As usual, never consider the following commentary associated with these photos as a formal interpretation of the National Electrical Code (NEC). Without criticizing anyone or any product, the following scenarios present us with serious safety questions.
The Latest in Clothesline Technology?
These service conductors — and the final overhead span — are installed as open conductors. In contrast to the requirement of 225.19(D)(1) and 230.9, they don't maintain a clearance of 3 ft or more from this window, which is designed to be opened. The same clearance rules apply to feeders and branch circuits that run to or from the buildings they supply, or from which they are fed. Although the conductors may be attached to the building, they must also be installed at not less than 3 ft from a window designed to be opened. These same rules apply to doors, porches, balconies, ladders, stairs, fire escapes, or similar locations. An Exception to 225.19(D)(1) allows you to install conductors within 3 ft of the top level of a window. However, this isn't the case in this photo.

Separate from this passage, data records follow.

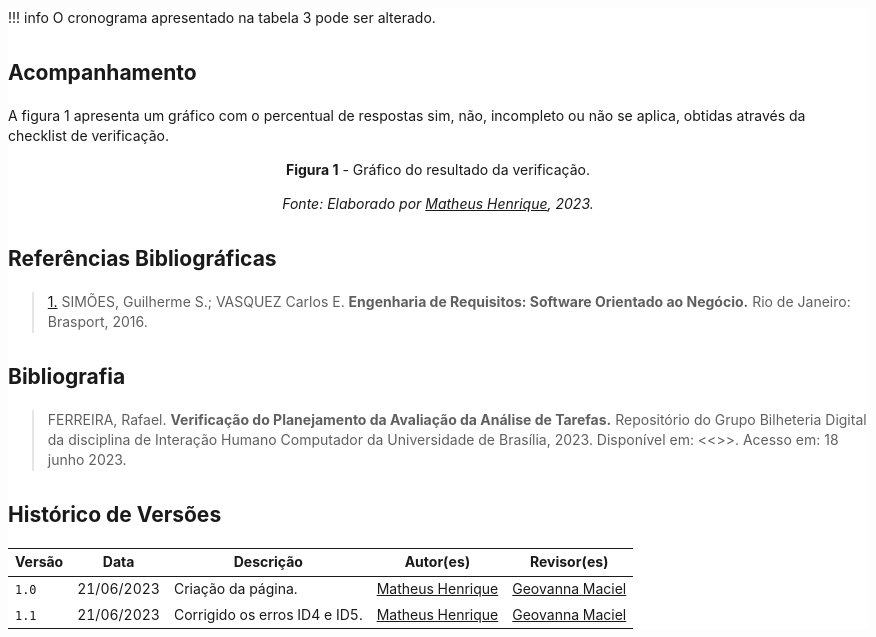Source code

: </center>

!!! info
O cronograma apresentado na tabela 3 pode ser alterado.

## Acompanhamento

A figura 1 apresenta um gráfico com o percentual de respostas sim, não, incompleto ou não se aplica, obtidas através da checklist de verificação.

<center>

**Figura 1** - Gráfico do resultado da verificação.

<iframe style="border-radius: 5px; border:3px solid red" width="600" height="371" seamless frameborder="0" scrolling="no" src="https://docs.google.com/spreadsheets/d/e/2PACX-1vS2PuVRCN2V5vlnGDomZb-FqFss_39CS89v4Zl3Ptf35OCryvrwYG2rNYSzunjnDYbYpU6gYU3CbC2z/pubchart?oid=736083394&amp;format=interactive"></iframe>

_Fonte: Elaborado por [Matheus Henrique](https://github.com/mathonaut), 2023._

</center>

## Referências Bibliográficas

> <a id="REF1" href="#anchor_1">1.</a> SIMÕES, Guilherme S.; VASQUEZ Carlos E. **Engenharia de Requisitos: Software Orientado ao Negócio.** Rio de Janeiro: Brasport, 2016.

## Bibliografia

> FERREIRA, Rafael. **Verificação do Planejamento da Avaliação da Análise de Tarefas.** Repositório do Grupo Bilheteria Digital da disciplina de Interação Humano Computador da Universidade de Brasília, 2023. Disponível em: <<>>. Acesso em: 18 junho 2023.

## Histórico de Versões

| Versão | Data       | Descrição                     | Autor(es)                                        | Revisor(es)                                    |
| ------ | ---------- | ----------------------------- | ------------------------------------------------ | ---------------------------------------------- |
| `1.0`  | 21/06/2023 | Criação da página.            | [Matheus Henrique](https://github.com/mathonaut) | [Geovanna Maciel](https://github.com/manuziny) |
| `1.1`  | 21/06/2023 | Corrigido os erros ID4 e ID5. | [Matheus Henrique](https://github.com/mathonaut) | [Geovanna Maciel](https://github.com/manuziny) |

A Little Tug Reveals a Big Surprise
The electrical inspector wasn't too sure about this installation, so he gave the grounding conductor a little tug and found that the feeder equipment grounding conductor in this rigid nonmetallic conduit wasn't terminated on the other end. To his surprise, he discovered the same situation at the other end of the conduit. Someone had just stuffed a few feet of cable into the conduit to make it look like it was a proper installation. Per 300.13(A), conductors installed in raceways must be continuous between outlets, boxes, and devices.

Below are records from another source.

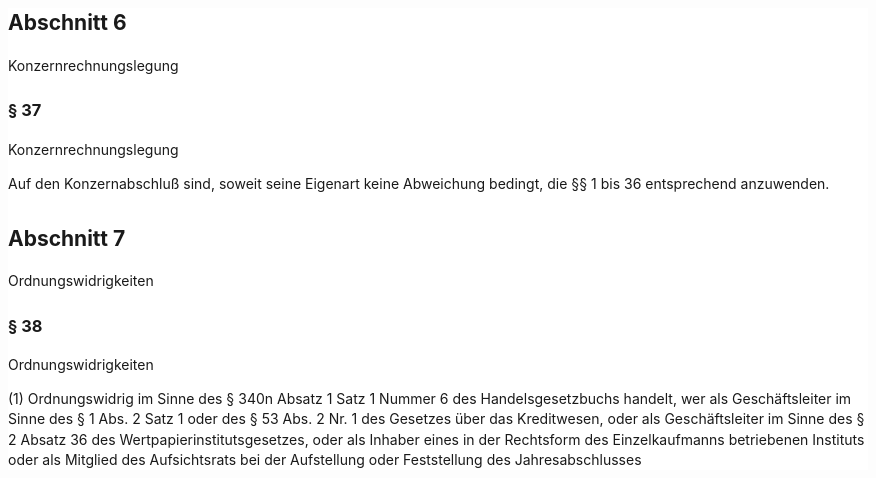 </div>

</div>

</div>

</div>

<span id="BJNR002030992BJNG000801307.html"></span>

## Abschnitt 6  
Konzernrechnungslegung

<span id="BJNR002030992BJNE004902140.html"></span>

### § 37  
Konzernrechnungslegung

<div>

<div class="jnhtml">

<div>

<div class="jurAbsatz">

Auf den Konzernabschluß sind, soweit seine Eigenart keine Abweichung
bedingt, die §§ 1 bis 36 entsprechend anzuwenden.

</div>

</div>

</div>

</div>

<span id="BJNR002030992BJNG000901307.html"></span>

## Abschnitt 7  
Ordnungswidrigkeiten

<span id="BJNR002030992BJNE005005360.html"></span>

### § 38  
Ordnungswidrigkeiten

<div>

<div class="jnhtml">

<div>

<div class="jurAbsatz">

(1) Ordnungswidrig im Sinne des § 340n Absatz 1 Satz 1 Nummer 6 des
Handelsgesetzbuchs handelt, wer als Geschäftsleiter im Sinne des § 1
Abs. 2 Satz 1 oder des § 53 Abs. 2 Nr. 1 des Gesetzes über das
Kreditwesen, oder als Geschäftsleiter im Sinne des § 2 Absatz 36 des
Wertpapierinstitutsgesetzes, oder als Inhaber eines in der Rechtsform
des Einzelkaufmanns betriebenen Instituts oder als Mitglied des
Aufsichtsrats bei der Aufstellung oder Feststellung des
Jahresabschlusses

It's Not the Pigeon You Should Fear
This installation is located near a bus station in Boston. The first argument I always hear is “This city doesn't have to comply with the NEC.” That may be true in Boston and certain other cities across the country, but that doesn't change the fact that unsafe installations like this one create the potential for dangerous consequences — especially since a lightning storm was pending that day.
These open wires are within easy reach of any person who walks by this area or uses the concrete foundation as a streetside seat. These two innocent young people could have easily been subjected to an electrical shock.
Installation Puts Me on Edge
Nonmetallic-sheathed cables (Type NM-B) must be secured at intervals not exceeding 4 ft 6 in. and within 12 in. of every cabinet, box, or fitting with staples, cable ties, straps, hangers, or similar fittings designed and installed so as not to damage the cable. Flat cables can't be stapled on edge (334.30). In addition, it appears this installation violates the requirements of 300.4(D). When cables and raceways are installed parallel to framing members, in both exposed and concealed locations like joists, rafters, or studs, the cable or raceway must be installed and supported so that the nearest outside surface of the cable or raceway is at least 1.25 in. from the nearest edge of the framing member where nails or screws are likely to penetrate. Where this distance can't be maintained, the cable or raceway must be protected from nail and screw penetration by a steel plate, sleeve, or equivalent at least 0.0625 in. thick.